DOCUMENT TEXT section start
Re: [PATCH v5 bpf-next 3/3] selftests/bpf: pin some tests to worker 0

Andrii Nakryiko <andrii.nakryiko@xxxxxxxxx> · Fri, 17 Sep 2021 14:22:21 -0700

On Wed, Sep 15, 2021 at 8:26 PM Yucong Sun <fallentree@xxxxxx> wrote:
>
> From: Yucong Sun <sunyucong@xxxxxxxxx>
>
> This patch modify some tests to provide serial_test_name() instead of
> test_name() to indicate it must run on worker 0. On encountering these tests,
> all other threads will wait on a conditional variable, which worker 0 will
> signal once the tests has finished running.
>
> Additionally, before running the test, thread 0 also check and wait until all
> other threads has finished their current work, to make sure the pinned test
> really are the only test running in the system.
>
> After this change, all tests should pass in '-j' mode.
>
> Signed-off-by: Yucong Sun <sunyucong@xxxxxxxxx>
> ---

I don't like this approach, it's over-complicated. I see two ways to
do this more simple:

1) Let main process run all the serial tests before even instantiating
workers, then run parallel tests with worker. The benefit of this is
that we can structure code to have main testing loop that in
sequential mode will run both parallel and serial tests, while in
parallel mode will run only serial tests.

2) Teach worker 0 to run all serial tests one by one on start, before
any parallel tests are run. Then we need to teach other workers to
wait for it or teach main process to wait for worker 0 to finish
before dispatching work to worker 1+. I think this is more convoluted
and complicated.

I certainly prefer #1. Additional benefit is that the worker and
server's code would need to work consistently with all the data
structured (preserving error logs until the end), etc. So it's a good
test and forcing function to unify parallel and sequential modes.

WDYT?
DOCUMENT TEXT section end
PROVIDED MATERIAL section start
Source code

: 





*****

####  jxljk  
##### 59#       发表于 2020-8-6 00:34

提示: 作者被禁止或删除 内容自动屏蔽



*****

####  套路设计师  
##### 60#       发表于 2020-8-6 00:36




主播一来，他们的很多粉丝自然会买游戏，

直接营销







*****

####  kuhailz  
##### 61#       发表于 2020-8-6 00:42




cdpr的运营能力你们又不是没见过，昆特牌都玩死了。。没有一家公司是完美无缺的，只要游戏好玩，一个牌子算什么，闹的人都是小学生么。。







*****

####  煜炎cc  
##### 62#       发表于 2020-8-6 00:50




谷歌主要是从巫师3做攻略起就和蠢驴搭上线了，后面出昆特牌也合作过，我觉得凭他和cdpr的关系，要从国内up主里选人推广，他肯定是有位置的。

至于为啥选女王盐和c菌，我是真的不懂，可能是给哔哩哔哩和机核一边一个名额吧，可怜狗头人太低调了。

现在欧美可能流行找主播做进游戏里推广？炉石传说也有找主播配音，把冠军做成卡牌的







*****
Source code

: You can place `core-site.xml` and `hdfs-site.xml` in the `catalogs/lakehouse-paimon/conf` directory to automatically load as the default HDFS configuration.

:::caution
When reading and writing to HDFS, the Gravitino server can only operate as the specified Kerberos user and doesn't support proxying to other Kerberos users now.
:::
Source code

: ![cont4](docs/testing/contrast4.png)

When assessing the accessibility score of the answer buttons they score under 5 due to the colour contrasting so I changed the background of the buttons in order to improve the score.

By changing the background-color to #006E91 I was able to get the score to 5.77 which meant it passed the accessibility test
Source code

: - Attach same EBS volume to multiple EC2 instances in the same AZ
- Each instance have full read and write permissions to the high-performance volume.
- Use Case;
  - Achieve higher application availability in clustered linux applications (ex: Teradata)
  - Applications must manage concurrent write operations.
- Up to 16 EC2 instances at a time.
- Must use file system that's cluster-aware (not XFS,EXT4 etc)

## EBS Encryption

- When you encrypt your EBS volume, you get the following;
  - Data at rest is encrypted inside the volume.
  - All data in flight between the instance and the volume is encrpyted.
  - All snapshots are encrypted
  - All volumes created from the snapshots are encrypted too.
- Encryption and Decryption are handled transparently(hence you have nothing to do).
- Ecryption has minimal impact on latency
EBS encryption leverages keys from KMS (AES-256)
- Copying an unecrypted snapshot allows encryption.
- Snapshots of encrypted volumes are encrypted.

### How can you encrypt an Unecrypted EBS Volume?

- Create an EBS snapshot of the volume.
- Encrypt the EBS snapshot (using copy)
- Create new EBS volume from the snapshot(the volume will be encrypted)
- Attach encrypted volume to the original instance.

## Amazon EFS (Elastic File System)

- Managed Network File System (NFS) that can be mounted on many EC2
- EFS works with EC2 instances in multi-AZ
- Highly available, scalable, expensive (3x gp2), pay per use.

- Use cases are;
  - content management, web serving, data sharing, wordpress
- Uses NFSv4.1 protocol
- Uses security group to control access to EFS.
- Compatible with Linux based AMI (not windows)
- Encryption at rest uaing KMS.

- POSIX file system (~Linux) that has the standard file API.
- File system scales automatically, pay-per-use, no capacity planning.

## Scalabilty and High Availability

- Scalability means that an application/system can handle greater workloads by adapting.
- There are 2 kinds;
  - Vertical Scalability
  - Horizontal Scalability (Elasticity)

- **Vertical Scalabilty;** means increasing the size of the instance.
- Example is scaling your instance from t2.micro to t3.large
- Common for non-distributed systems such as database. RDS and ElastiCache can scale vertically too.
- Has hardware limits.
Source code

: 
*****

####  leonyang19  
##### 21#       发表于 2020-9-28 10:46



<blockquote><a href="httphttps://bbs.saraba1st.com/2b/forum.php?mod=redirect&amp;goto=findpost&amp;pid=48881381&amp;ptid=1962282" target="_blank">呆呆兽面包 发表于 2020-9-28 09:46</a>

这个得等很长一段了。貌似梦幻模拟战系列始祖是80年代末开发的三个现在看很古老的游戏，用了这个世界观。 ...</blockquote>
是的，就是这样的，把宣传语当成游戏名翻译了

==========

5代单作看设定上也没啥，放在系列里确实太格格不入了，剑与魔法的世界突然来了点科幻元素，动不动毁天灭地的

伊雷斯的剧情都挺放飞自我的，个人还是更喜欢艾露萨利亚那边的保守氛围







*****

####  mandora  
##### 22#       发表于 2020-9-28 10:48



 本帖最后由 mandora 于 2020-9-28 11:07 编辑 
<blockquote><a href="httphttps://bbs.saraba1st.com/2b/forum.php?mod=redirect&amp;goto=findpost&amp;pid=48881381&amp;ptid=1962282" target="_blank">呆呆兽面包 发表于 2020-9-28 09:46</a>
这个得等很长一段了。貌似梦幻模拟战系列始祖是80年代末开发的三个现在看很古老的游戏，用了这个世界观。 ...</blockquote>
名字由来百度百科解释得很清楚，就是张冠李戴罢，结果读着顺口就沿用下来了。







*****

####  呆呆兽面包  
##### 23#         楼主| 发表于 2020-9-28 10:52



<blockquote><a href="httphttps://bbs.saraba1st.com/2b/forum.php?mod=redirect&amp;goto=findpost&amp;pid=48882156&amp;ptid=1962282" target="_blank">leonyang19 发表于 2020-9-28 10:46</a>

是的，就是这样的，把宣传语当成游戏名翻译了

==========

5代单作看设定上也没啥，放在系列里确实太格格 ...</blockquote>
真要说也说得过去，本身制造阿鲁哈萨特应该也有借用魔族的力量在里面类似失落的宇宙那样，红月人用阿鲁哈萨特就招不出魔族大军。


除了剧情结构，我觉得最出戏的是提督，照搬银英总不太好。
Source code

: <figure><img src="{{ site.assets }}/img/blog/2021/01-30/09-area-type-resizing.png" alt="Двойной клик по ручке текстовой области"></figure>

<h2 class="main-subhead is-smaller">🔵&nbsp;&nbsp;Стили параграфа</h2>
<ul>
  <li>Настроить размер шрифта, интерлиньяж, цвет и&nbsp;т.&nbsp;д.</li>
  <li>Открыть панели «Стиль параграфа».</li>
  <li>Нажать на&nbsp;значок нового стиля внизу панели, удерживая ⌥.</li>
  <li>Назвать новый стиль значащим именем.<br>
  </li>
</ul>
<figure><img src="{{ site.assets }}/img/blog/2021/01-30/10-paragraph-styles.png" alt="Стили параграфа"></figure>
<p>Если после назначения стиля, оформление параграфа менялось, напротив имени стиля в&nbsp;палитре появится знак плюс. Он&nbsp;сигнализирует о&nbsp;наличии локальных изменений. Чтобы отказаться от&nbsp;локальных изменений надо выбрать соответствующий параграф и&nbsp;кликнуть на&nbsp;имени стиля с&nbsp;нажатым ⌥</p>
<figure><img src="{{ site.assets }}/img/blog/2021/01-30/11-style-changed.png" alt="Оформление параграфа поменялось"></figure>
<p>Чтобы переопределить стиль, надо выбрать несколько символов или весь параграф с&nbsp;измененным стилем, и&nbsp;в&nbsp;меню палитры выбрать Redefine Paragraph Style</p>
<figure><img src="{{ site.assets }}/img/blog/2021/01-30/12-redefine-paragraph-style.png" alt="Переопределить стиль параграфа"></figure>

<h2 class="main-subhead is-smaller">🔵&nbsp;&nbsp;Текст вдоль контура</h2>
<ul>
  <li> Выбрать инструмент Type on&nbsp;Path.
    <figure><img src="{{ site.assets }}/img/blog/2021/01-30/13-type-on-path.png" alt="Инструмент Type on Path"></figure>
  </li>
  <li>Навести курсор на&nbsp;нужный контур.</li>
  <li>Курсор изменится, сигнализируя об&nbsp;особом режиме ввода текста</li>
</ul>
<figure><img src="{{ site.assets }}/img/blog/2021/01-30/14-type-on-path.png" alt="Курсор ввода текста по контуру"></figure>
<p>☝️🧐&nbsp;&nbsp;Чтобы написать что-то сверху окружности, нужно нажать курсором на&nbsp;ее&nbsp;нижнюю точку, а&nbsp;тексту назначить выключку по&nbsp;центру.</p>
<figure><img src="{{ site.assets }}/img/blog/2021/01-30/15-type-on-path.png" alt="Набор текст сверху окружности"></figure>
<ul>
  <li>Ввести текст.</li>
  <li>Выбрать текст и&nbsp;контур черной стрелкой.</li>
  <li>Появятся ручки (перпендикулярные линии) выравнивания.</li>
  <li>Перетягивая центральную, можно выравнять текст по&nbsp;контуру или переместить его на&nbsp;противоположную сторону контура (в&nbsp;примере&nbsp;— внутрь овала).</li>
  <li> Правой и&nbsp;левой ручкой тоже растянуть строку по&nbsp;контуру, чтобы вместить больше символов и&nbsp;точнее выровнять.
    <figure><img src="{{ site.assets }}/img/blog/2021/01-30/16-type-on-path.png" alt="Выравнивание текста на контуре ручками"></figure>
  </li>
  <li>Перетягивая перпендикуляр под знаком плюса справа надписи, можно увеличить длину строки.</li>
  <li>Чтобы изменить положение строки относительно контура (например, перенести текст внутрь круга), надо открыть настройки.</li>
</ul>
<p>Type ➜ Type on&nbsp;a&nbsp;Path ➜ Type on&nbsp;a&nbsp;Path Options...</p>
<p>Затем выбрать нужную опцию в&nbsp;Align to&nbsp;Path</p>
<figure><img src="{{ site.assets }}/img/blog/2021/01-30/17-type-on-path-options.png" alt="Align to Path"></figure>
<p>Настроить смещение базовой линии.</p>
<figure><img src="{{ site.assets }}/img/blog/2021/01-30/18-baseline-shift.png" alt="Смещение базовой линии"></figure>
PROVIDED MATERIAL section end
> _EXERCISES_:
a) Answer these questions about the patch review email:
(i) What do the modified tests provide instead of test_name()?
(ii) In the first proposed alternative, what runs all the serial tests before any workers are instantiated?
(iii) Which of the two proposed alternatives does the reviewer prefer?
b) Copy everything in the patch review email from "On Wed, Sep" down to "in the system.".

> _WRITTEN RESPONSES_:
a)
(i) serial_test_name()
(ii) The main process
(iii) #1

b)
On Wed, Sep 15, 2021 at 8:26 PM Yucong Sun <fallentree@xxxxxx> wrote:
>
> From: Yucong Sun <sunyucong@xxxxxxxxx>
>
> This patch modify some tests to provide serial_test_name() instead of
> test_name() to indicate it must run on worker 0. On encountering these tests,
> all other threads will wait on a conditional variable, which worker 0 will
> signal once the tests has finished running.
>
> Additionally, before running the test, thread 0 also check and wait until all
> other threads has finished their current work, to make sure the pinned test
> really are the only test running in the system.